• WHAT YOU SHOULD DO:
Report every line of the data where the string "carotène" appears.

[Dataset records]
#####

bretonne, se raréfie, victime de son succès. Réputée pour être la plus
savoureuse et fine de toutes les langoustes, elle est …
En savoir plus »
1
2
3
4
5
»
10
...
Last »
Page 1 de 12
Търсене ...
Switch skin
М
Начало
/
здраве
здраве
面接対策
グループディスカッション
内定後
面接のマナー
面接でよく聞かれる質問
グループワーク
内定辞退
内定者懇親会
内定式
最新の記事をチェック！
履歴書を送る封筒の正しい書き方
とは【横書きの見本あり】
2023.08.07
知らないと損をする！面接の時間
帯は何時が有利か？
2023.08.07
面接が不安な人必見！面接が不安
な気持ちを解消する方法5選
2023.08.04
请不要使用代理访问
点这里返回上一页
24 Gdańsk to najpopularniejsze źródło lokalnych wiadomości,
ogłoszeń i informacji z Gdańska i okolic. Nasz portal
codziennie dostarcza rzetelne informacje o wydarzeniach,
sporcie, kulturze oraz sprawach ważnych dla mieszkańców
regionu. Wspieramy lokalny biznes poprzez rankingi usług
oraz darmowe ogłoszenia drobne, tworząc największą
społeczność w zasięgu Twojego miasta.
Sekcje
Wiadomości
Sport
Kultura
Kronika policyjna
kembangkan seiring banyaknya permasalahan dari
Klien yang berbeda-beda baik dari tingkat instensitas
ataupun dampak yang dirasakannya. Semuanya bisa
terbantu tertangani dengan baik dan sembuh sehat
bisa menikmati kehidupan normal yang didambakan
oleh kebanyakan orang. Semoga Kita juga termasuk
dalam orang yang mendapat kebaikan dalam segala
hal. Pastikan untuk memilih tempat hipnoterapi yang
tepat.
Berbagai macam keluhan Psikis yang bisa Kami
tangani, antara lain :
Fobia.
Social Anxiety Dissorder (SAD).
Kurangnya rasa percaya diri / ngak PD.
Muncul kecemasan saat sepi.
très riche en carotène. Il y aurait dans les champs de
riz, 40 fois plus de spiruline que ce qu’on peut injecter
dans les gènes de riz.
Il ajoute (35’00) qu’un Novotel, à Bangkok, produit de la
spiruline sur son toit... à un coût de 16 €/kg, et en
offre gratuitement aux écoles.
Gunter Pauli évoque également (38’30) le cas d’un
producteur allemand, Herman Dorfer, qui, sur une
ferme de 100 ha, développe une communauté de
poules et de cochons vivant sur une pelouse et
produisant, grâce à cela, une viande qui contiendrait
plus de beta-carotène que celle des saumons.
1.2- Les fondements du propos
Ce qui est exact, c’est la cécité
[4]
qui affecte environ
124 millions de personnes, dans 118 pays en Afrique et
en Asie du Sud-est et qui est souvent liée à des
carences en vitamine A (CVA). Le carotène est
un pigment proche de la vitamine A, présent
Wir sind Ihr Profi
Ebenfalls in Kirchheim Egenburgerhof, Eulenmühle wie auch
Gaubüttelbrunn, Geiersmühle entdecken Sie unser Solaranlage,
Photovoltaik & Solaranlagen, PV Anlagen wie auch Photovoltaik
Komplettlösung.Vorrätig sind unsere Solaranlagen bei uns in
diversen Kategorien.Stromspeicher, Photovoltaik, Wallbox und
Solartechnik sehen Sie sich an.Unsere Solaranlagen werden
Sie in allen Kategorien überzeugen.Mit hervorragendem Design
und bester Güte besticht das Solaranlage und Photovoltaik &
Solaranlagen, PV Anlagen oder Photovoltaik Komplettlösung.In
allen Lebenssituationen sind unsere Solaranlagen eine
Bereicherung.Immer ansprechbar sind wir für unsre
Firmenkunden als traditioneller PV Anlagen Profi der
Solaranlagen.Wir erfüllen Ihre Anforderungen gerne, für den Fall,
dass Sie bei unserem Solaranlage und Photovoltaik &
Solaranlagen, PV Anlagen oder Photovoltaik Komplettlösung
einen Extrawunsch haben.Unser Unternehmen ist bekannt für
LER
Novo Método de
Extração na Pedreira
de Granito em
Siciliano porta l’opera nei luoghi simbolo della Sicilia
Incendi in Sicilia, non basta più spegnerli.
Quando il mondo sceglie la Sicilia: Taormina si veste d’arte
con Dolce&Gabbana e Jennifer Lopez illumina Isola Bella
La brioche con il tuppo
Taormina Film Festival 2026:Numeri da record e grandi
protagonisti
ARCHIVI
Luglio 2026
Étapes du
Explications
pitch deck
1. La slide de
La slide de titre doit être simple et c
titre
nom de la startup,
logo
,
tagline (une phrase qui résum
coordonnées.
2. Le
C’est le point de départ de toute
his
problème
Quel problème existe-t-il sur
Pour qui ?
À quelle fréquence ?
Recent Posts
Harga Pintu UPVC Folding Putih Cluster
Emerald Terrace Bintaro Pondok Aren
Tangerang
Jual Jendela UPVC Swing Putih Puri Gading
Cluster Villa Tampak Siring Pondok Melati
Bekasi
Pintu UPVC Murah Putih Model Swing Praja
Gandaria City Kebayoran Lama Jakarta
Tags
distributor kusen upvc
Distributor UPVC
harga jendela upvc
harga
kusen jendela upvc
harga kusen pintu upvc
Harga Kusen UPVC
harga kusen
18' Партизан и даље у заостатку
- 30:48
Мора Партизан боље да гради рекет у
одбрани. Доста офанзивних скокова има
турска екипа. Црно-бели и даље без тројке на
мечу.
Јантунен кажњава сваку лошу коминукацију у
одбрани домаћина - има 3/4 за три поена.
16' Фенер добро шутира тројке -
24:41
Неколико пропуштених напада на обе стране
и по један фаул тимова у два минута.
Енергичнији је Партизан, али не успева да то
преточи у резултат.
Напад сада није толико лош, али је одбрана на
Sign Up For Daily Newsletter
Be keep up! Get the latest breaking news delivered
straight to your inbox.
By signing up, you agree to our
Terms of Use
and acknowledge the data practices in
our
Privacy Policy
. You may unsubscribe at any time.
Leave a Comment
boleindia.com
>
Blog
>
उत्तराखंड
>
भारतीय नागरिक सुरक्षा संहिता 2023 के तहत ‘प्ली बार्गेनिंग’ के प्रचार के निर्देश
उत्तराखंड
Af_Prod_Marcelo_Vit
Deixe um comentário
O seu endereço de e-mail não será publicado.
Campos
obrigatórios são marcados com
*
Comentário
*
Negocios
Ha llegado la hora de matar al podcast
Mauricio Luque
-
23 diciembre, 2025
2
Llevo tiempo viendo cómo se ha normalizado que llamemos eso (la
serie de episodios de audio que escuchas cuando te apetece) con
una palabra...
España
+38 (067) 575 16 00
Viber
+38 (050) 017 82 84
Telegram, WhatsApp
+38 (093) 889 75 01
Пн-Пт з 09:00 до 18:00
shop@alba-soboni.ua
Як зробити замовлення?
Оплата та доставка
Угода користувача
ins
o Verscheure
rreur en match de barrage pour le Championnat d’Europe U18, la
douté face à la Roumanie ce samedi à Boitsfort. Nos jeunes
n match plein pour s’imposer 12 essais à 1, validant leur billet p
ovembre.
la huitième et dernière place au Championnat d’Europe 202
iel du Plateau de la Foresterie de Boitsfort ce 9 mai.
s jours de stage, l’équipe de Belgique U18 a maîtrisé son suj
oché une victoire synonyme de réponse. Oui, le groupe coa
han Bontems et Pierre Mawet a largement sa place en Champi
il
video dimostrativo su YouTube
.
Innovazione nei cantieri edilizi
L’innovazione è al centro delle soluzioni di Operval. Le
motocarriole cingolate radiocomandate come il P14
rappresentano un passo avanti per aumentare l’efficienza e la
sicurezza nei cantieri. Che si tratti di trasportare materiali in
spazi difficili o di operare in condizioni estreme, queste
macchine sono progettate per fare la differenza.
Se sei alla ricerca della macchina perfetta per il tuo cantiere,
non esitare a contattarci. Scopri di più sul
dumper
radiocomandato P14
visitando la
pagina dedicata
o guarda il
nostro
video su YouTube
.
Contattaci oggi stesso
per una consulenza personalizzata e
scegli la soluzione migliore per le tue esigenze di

#####

• RESULT OF THE TASK:
très riche en carotène. Il y aurait dans les champs de
plus de beta-carotène que celle des saumons.
carences en vitamine A (CVA). Le carotène est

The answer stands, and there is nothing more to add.